Content starts

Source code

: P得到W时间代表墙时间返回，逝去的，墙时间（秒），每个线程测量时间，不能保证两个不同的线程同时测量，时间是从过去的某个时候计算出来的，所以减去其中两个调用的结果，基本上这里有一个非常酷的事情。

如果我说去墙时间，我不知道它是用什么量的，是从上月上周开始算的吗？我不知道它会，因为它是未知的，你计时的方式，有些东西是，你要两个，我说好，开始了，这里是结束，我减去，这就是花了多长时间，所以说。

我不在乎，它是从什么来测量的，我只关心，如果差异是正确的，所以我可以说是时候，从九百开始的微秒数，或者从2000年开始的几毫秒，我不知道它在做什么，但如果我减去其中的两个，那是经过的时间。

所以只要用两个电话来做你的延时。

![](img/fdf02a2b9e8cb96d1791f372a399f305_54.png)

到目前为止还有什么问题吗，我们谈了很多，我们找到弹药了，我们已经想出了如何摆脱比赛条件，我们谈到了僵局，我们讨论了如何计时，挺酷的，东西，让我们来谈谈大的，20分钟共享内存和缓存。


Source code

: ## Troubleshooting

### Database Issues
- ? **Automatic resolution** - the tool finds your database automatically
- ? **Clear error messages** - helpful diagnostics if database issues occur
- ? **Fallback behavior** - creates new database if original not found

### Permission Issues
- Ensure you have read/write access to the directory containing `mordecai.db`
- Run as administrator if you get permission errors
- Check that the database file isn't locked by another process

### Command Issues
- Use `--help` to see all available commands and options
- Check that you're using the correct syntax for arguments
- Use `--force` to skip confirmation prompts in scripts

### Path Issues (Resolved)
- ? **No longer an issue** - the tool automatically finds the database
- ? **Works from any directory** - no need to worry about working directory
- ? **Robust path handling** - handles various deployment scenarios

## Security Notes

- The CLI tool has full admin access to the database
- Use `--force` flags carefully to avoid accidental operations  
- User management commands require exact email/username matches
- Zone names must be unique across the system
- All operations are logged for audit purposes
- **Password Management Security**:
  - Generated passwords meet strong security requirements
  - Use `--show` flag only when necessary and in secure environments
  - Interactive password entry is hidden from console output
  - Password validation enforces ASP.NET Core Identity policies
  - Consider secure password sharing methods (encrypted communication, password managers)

Content ends

**Task to carry out**
Look through the material above and pick out each line holding the word "from".

**Solution for this task**
- ? **Works from any directory** - no need to worry about working directory
  - Interactive password entry is hidden from console output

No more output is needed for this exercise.